Когда вскоре после вступления Америки в войну я прибыл в Вашингтон и Иден сообщил мне о желании Советского правительства поглотить Прибалтийские государства, моя реакция на это была отрицательной. Но теперь, тремя месяцами позже, под давлением событий, я не думал, что эту моральную позицию физически возможно сохранить. В борьбе не на жизнь, а на смерть неправильно брать на себя большее бремя, чем в состоянии нести те, кто сражается за великое дело. Мои взгляды в вопросе о Прибалтийских государствах были и остаются неизменными, но я
считал, что в то время я не мог на них настаивать.

президенту Рузвельту
7 марта 1942 года
≪Возрастающая серьезность войны заставила меня прийти к выводу, что принципы Атлантической хартии не следует истолковывать таким образом, что они лишают Россию границ, которые она занимала, когда на нее напала Германия. Это было основой, на которой Россия присоединилась к хартии, и я полагаю, чторусские, заняв эти районы в начале войны, провели суровый процесс ликвидации враждебных элементов в Прибалтийских государствах и т. п. Поэтому надеюсь, Вы сможете предоставить нам свободу рук для подписания договора, которого Сталин желает как можно скорее. Все предвещает возобновление весной в громадных масштабах германского вторжения в Россию, и мы мало что можем сделать, чтобы помочь этой единственной стране, ожесточенно сражающейся с германскими армиями≫. Президент и государственный департамент, однако, оставались
при своем мнении, и, как будет видно ниже, мы в конечном счете пришли к лучшему выводу.

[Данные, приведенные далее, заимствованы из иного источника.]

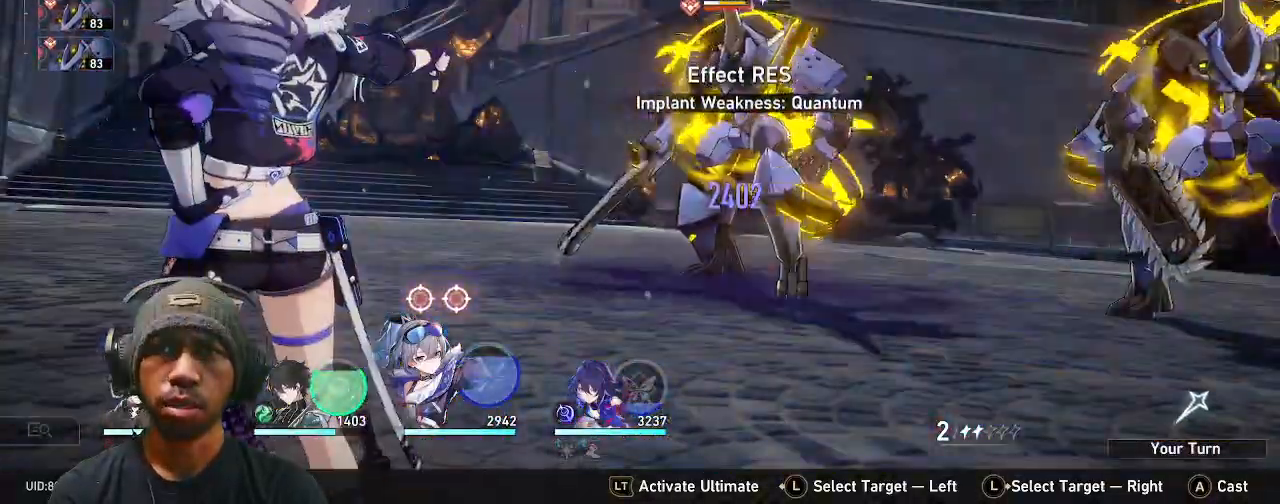
{"dt_ms": 500, "buttons": ["R2"], "left_stick": "center", "right_stick": "center", "events": []}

Переговоры с СССР о втором фронте

≪Молотов начал с сообщения о том, что Советское правительство поручило ему поехать в Лондон для обсуждения вопроса о создании второго фронта. Это не было новой проблемой. Впервые она была поставлена около десяти месяцев назад, а затем сравнительно недавно толчок этому был дан президентом Рузвельтом, который предложил г-ну Сталину, чтобы он (г-н Молотов) отправился в Соединенные Штаты обсудить этот вопрос. Хотя в данном случае инициатива исходила от Соединенных Штатов, Советское правительство сочло целесообразным, чтобы он поехал в Соединенные Штаты через Лондон, поскольку именно на Великобританию должна выпасть первоначально главная задача по организации второго фронта.

Цель его визита — выяснить, как рассматривает английское  правительство перспективу отвлечения в 1942 году по меньшей мере 40 германских дивизий из СССР, где в данный момент перевес в вооруженных силах принадлежит, по-видимому, немцам.

 Отвечая Молотову, я изложил ему суть наших общих взглядов по поводу будущих операций на континенте. Во всех предыдущих войнах контроль на море давал державе, обладавшей им, великое преимущество — возможность высадиться по желанию на неприятельском побережье, поскольку противник был не в состоянии подготовиться во всех пунктах к отражению вторжения с моря. Появление авиации изменило все положение. Например, во Франции, Бельгии и Голландии противник может за несколько часов перебросить свою авиацию к угрожаемым пунктам в любой части побережья, а горький опыт показал, что высадка десанта при наличии сильного неприятельского сопротивления в воздухе не является разумным военным предприятием. Неизбежным последствием этого является  то, что значительные участки побережья континента не могут быть использованы нами в качестве мест для высадки войск и судов. Поэтому мы вынуждены изучать свои шансы на высадку в тех районах побережья, ще наше превосходство в истребительной авиации дало бы нам контроль в воздухе.По сути дела, наш выбор сводится в Па-де-Кале, оконечности Шербурского полуострова и части района Бреста. Проблема высадки войск в этом году в одном или нескольких из этих районов изучается, и подготовка ведется. В своих планах мы исходим из предположения, что высадка последовательными эшелонами штурмовых войск вызовет воздушные бои, которые, в случае если они продолжатся неделю или десять дней, приведут к фактическому уничтожению неприятельской авиации на континенте. Когда это будет достигнуто и сопротивление в воздухе ликвидировано, в других пунктах побережья смогут быть высажены десанты под прикрытием нашего превосходящего по силе морского флота. 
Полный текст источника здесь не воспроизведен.